Building a way for data scientists to test SDKs with large datasets (without having to code!)

This project aimed to create a testing pipeline for Simprints' data scientists to evaluate fingerprint software development kits (SDKs) on large biometric datasets, enhancing the selection of an SDK aligned with their program monitoring and beneficiary verification goals.

Global poverty remains a significant challenge, with up to 29% of global aid failing to achieve its intended outcomes due to issues like bribery, theft, and embezzlement, costing $500 billion annually in health expenditure. To address these inefficiencies, Simprints is partnering with governments, NGOs, and donors to provide biometric solutions for improved program monitoring, beneficiary identification, and coverage verification.

This project focused on developing a pipeline for data scientists to test fingerprint software development kits (SDKs) using large biometric datasets. Simprints aimed to select the SDK that best aligned with their needs and future goals.

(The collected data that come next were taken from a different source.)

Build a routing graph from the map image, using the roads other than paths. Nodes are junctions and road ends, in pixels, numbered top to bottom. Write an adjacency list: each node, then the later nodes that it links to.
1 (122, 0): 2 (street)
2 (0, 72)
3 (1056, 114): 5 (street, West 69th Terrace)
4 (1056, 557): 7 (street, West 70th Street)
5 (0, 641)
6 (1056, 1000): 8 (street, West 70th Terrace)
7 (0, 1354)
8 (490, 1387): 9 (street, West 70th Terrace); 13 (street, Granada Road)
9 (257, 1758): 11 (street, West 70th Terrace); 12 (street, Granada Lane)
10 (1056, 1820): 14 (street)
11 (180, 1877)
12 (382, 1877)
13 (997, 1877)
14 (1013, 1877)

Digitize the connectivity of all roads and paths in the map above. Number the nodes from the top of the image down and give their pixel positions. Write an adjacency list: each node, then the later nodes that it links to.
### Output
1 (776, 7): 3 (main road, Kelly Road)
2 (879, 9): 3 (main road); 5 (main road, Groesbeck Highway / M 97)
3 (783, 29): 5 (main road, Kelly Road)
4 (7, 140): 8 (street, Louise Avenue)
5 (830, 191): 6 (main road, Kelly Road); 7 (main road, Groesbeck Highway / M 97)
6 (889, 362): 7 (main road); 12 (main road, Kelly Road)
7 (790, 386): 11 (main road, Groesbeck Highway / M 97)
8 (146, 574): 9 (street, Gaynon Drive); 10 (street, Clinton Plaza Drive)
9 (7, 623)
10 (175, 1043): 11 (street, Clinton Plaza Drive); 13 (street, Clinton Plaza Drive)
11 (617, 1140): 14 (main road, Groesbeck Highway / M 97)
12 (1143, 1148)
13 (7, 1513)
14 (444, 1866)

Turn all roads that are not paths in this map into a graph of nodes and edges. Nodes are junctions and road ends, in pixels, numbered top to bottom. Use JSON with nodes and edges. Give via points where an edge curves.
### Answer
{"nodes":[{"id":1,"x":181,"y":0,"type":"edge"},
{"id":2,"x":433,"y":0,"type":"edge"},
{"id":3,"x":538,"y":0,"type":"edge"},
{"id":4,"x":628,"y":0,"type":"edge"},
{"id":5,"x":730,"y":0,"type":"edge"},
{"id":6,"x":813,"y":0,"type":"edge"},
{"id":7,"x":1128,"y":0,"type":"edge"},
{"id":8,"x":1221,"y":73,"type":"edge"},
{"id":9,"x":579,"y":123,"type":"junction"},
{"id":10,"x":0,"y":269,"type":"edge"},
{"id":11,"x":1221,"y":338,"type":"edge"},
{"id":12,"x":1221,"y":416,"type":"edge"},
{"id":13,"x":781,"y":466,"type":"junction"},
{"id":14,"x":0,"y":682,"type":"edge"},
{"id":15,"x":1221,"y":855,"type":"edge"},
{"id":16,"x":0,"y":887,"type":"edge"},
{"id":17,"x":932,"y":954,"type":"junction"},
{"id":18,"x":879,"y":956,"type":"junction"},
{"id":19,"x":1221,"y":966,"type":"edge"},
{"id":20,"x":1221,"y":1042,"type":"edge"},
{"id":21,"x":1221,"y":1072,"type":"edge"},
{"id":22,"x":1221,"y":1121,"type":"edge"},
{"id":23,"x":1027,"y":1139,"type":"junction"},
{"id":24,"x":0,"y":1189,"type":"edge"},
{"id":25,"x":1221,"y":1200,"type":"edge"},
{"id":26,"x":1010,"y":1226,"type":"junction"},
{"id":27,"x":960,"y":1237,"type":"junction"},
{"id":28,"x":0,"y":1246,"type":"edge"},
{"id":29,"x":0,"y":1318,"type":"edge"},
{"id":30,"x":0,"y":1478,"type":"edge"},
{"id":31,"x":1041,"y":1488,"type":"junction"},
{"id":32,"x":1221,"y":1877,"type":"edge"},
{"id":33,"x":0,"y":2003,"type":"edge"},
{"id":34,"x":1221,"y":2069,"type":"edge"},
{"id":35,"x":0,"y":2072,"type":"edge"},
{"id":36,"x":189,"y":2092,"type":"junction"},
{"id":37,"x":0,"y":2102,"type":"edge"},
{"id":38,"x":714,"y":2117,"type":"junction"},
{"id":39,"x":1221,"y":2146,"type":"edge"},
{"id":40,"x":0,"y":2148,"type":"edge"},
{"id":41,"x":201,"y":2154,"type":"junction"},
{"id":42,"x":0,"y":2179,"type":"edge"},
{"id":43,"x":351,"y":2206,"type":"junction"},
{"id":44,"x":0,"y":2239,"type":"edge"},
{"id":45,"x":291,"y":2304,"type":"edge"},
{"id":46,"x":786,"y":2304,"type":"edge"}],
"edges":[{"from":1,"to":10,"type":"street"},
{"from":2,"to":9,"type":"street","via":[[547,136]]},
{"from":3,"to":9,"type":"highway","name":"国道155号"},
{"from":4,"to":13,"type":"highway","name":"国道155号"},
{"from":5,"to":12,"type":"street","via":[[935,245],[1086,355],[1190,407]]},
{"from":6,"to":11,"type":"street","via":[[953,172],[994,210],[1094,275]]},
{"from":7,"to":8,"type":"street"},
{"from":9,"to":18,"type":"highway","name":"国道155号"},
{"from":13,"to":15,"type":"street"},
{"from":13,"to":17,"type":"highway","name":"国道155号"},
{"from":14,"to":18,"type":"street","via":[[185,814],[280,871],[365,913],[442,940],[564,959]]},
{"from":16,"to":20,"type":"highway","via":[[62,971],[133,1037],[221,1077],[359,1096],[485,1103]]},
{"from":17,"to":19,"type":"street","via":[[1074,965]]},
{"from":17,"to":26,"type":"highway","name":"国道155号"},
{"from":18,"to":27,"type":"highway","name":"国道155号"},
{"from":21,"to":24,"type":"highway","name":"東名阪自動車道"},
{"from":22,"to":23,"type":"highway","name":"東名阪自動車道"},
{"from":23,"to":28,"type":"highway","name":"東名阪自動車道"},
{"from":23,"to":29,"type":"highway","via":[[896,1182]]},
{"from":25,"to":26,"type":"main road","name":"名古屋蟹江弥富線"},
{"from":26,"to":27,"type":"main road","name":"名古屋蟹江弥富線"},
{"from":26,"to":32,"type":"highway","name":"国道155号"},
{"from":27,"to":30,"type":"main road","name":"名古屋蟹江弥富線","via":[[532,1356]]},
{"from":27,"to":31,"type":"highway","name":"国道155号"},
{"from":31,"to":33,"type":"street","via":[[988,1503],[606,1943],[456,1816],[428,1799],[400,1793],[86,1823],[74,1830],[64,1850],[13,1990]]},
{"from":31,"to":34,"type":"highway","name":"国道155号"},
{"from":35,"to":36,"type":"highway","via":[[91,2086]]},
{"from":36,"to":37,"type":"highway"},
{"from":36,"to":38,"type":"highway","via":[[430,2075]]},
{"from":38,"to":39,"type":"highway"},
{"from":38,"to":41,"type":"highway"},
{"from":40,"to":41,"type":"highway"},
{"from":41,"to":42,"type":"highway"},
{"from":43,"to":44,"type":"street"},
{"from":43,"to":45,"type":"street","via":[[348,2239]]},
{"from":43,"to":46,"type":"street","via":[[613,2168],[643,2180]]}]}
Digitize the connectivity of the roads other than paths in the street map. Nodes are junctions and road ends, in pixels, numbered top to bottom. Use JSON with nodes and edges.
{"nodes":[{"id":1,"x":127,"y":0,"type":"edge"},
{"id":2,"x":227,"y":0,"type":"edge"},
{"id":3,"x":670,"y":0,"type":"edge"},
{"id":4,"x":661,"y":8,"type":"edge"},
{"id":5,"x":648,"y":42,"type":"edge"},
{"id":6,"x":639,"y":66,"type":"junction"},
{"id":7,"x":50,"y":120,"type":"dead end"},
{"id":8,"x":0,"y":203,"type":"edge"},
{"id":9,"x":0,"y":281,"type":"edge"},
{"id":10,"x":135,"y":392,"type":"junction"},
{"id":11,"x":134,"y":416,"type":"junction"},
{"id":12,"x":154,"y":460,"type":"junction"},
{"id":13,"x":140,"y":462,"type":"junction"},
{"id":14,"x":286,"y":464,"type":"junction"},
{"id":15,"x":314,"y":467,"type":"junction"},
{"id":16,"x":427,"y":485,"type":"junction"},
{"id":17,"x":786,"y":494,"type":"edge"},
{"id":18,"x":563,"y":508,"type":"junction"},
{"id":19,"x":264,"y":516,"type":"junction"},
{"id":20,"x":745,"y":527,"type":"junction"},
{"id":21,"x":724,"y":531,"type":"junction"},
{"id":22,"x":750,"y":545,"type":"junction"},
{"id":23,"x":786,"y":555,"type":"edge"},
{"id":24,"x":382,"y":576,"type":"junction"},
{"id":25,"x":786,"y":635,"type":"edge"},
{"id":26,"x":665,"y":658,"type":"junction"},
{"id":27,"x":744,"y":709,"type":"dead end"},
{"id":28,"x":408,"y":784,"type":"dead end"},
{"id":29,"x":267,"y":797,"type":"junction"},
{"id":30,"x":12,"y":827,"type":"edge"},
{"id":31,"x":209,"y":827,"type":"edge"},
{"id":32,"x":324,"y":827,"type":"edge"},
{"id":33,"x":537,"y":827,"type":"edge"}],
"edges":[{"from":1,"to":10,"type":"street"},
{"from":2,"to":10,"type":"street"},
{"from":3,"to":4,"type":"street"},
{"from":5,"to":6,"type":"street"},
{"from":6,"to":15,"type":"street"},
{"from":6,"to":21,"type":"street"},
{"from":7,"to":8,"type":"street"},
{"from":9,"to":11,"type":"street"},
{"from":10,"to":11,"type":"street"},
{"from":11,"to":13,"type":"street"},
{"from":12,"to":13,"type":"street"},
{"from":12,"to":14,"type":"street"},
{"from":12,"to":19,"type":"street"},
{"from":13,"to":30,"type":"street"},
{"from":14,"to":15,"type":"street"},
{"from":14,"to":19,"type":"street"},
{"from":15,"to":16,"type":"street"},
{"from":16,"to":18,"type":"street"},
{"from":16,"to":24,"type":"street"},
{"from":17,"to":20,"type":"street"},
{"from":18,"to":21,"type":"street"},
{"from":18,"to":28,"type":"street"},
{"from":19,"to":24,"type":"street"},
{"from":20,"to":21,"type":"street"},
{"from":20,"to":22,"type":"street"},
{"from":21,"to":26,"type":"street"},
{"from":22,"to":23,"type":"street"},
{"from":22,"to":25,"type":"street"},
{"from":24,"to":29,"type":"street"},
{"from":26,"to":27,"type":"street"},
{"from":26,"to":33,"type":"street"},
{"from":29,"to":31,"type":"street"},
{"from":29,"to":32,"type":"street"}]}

The primary task was to develop a pipeline for testing fingerprint SDKs. This involved breaking the work into sub-tasks, such as building bash scripts for individual functions, testing each component with synthetic data on a local machine, and eventually deploying the solution in a Docker container for cloud-based execution. Each sub-task was thoroughly tested to ensure it worked effectively within the larger pipeline.

The key outcome was the development of a pipeline that data scientists can use to test their fingerprint SDK.